Like so many things in life, when it comes to purchasing a new handwoven rug for your home having a little education goes a long way.
“The first thing you need to do is become an educated consumer. Read up on the product before you go to buy it,” said Lucille Laufer, executive director of the nonprofit Oriental Rug Importers Association.
Laufer said the technical definition of an Oriental rug is one that has been handwoven. It can be distinguished from a machine-made rug by the intricacy of its design and overall beauty, she said.
“You can use a handwoven rug in any room of the house, from the kitchen to the bathroom and from the living room to the dining room.”
The rugs can be woven in a variety of styles, from traditional to contemporary, and in materials such as cotton, wool and silk. They can be hand knotted, hand tufted or flat woven, depending on the style and pattern.
Detailed information about the different types of Oriental rugs can be found in a new shopper’s guide sponsored by India’s nonprofit Carpet Export Promotion Council in cooperation with the U.S.-based nonprofit Oriental Rug Importers Association.

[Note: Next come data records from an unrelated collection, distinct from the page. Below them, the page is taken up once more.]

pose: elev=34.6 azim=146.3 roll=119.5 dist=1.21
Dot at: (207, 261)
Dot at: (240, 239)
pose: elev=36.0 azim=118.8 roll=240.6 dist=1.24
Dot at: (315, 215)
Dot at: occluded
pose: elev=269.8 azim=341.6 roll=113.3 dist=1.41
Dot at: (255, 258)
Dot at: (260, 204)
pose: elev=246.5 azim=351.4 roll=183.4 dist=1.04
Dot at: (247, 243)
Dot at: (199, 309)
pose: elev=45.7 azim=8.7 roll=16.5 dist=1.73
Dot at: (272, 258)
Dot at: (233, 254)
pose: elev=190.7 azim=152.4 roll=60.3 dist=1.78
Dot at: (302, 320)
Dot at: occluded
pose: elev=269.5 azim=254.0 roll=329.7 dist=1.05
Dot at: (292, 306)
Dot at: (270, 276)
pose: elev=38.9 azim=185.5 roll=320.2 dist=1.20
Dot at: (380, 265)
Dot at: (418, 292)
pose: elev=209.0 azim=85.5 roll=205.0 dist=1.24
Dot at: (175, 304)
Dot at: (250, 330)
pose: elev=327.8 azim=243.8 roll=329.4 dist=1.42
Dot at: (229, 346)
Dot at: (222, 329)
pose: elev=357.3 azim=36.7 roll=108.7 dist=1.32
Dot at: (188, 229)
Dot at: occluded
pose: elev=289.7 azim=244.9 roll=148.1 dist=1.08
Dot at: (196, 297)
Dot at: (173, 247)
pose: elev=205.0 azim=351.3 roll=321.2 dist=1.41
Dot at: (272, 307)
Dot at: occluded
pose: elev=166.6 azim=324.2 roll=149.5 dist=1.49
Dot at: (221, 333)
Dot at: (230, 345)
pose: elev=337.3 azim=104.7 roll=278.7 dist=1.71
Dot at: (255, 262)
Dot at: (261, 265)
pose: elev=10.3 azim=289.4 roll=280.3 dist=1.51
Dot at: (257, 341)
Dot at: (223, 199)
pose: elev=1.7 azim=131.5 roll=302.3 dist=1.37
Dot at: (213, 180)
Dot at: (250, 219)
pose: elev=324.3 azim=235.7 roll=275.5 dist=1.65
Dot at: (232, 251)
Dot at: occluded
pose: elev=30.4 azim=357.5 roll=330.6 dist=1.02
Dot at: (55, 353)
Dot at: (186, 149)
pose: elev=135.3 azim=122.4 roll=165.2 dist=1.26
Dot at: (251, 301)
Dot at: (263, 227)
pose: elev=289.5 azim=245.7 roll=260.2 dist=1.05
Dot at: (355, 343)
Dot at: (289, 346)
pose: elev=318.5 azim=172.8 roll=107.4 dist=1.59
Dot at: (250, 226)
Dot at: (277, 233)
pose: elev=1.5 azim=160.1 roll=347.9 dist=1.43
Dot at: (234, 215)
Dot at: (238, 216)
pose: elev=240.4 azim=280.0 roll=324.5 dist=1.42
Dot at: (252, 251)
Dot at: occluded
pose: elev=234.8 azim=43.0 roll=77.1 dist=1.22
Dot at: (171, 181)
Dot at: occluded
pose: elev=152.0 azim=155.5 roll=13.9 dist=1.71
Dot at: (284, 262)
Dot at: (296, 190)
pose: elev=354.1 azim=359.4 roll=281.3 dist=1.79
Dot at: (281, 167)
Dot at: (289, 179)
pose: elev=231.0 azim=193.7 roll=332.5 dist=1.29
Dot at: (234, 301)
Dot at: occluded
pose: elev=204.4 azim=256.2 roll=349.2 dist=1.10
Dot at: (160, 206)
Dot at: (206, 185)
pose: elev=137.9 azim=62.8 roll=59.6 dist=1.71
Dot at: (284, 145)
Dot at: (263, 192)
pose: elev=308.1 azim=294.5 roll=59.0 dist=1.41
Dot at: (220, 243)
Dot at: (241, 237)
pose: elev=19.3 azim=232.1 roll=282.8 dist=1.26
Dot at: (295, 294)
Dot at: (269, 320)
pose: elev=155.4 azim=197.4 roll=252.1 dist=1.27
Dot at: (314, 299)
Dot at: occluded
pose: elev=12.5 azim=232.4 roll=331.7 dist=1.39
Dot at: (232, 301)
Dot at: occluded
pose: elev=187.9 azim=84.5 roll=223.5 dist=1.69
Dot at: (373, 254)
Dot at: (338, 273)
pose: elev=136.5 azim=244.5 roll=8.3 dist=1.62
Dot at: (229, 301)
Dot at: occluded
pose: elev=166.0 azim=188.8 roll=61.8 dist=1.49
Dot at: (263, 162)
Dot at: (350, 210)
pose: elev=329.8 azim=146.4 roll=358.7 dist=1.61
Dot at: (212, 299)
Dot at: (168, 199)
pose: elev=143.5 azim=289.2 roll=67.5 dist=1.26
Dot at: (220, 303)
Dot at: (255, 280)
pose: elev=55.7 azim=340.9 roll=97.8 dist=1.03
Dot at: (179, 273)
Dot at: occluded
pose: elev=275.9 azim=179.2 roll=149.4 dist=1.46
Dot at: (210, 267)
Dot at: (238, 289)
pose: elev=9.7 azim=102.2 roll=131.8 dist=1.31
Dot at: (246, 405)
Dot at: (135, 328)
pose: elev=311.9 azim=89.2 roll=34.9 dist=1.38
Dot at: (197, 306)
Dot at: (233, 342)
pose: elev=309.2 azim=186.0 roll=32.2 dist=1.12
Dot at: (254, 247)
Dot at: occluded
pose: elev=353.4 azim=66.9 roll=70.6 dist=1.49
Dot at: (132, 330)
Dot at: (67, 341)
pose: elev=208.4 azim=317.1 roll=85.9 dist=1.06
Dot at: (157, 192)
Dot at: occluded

Michael Harounian, president of the association, said consumers can tell the different between hand-knotted and hand-tufted rugs by looking at the back sides. Hand-knotted rugs will have no backing and you will be able to see the patterns clearly. Hand-tufted rugs usually have a canvas backing, he said.
“Also, look at the fringes. If they are woven straight through, then it is not handwoven. If it has been hand knotted, no two knots will be exactly the same.”
Laufer said the artisans who make the rugs have learned the age-old craft from relatives, handing down secrets and techniques from generation to generation.
When it comes time to shop for an Oriental rug, both Harounian and Laufer said it is best to find a reputable dealer, one that has been recommend by a trusted relative or friend, if possible.
But, a little detective work can help even uneducated consumers determine a rug’s quality, Harounian said.
“Look at the straightness of the carpet, if it sits flat on the floor and there are not a lot of ripples on the edges. Also look for the definition of color and definition of design. Make sure the colors are not bleeding. You really don’t have to be an expert. If it catches your eyes, it’s definitely not a good quality.”
Harounian said consumers also should make sure their rugs are not crooked, check for missing fringes, look for pile height that is inconsistent and variations in the dyes used from one flower to the next.
He also said to be sure to ask about the knot count per square inch. Anything above 100 knots per square inch is considered average quality, while anything with 200 and above is considered top quality.
An average starting price for a 6-by-9-foot Oriental rug is about $500. Depending on the intricacy of the design and material used, the price can be several thousand dollars.
Laufer said a good-quality rug will last for generations.
“An Oriental rug is the easiest thing in the world to take care of. You put it on the floor, vacuum it and once a year turn it around. That’s all you need to do,” she said.
The Oriental Rug Importers Association offers additional information on its Web site, www.rugsofindia.in. The shopper’s guide and Web site are part of a new nationwide educational and marketing campaign to heighten awareness of handwoven rugs from India.